As board members, we are used to a life of service to students. We can continue to serve by being active in new ways and adding our insight and educational knowledge to local committees and organizations that are working on behalf of students.

Ararti Nagaraj: It is important for the former member and board designee to reconnect after the member has transitioned and has become established with a district- or COE-related activity, such as participation in a board-appointed committee.

Reconnecting is the opportunity for the designee to confirm that the member’s participation continues to be in alignment with the goals of the board. This can be done in a conversation that revisits the initial goals and objectives of participation and asks guiding questions that generate a discussion on the individual’s experience to date.

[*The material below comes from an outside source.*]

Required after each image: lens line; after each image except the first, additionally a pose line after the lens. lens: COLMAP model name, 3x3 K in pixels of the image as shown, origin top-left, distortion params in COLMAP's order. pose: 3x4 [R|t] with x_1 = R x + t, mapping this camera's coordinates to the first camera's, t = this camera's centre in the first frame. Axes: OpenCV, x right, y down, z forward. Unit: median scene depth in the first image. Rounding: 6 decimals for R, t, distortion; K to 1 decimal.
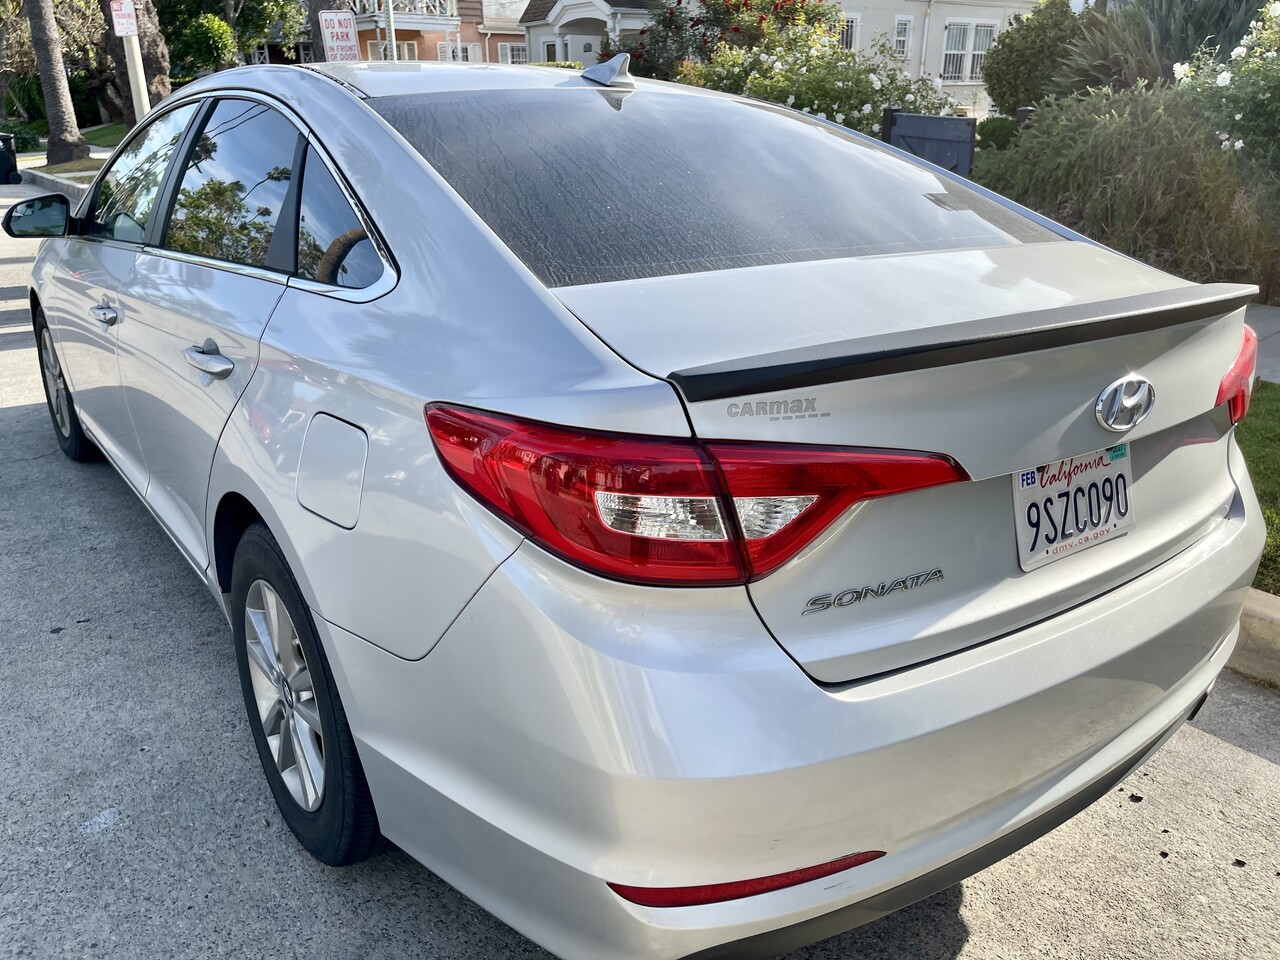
lens RADIAL K [[944.7, 0, 640.0], [0, 944.7, 480.0], [0, 0, 1]] dist [0.083074, -0.112157]
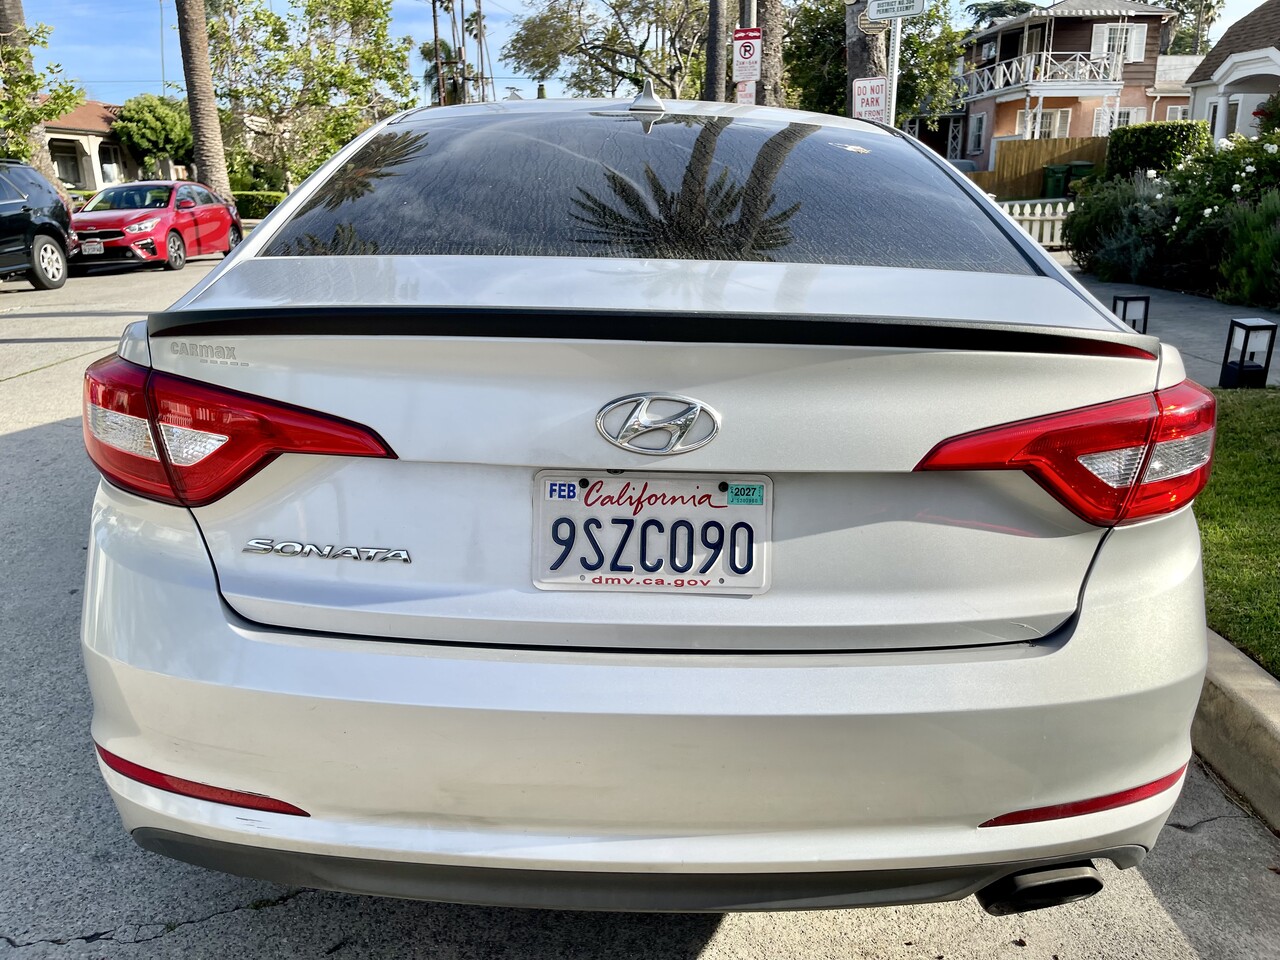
lens RADIAL K [[941.5, 0, 654.5], [0, 941.5, 479.1], [0, 0, 1]] dist [0.080327, -0.106341]
pose [[0.815066, 0.170624, -0.553674, 0.911652], [-0.206241, 0.978499, -0.002067, -0.026521], [0.541417, 0.115875, 0.832731, 0.273758]]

When the designee asks open- ended questions, it allows the member to reflect and recognize for herself/himself the impact of their participation, whether participation objectives have been met and whether their contributions have supported, or detracted, from the board’s work.

There may be situations in which the designee needs to redirect the former member when her or his participation is not in alignment with the board. At those times, it is important for the designee to practice confidentiality and assume good intent. By continuing to ask open-ended questions, the designee can gain better understanding on why there is a break in alignment and speak to the board’s goals.

As mentioned earlier, it is important to reflect on the practice of recognition, establish agreed-upon goals and objectives, and create open and ongoing lines of communication. By taking these steps, boards can create an environment in which healthy and effective continuation of involvement is present and benefits both former members and the boards on which they served.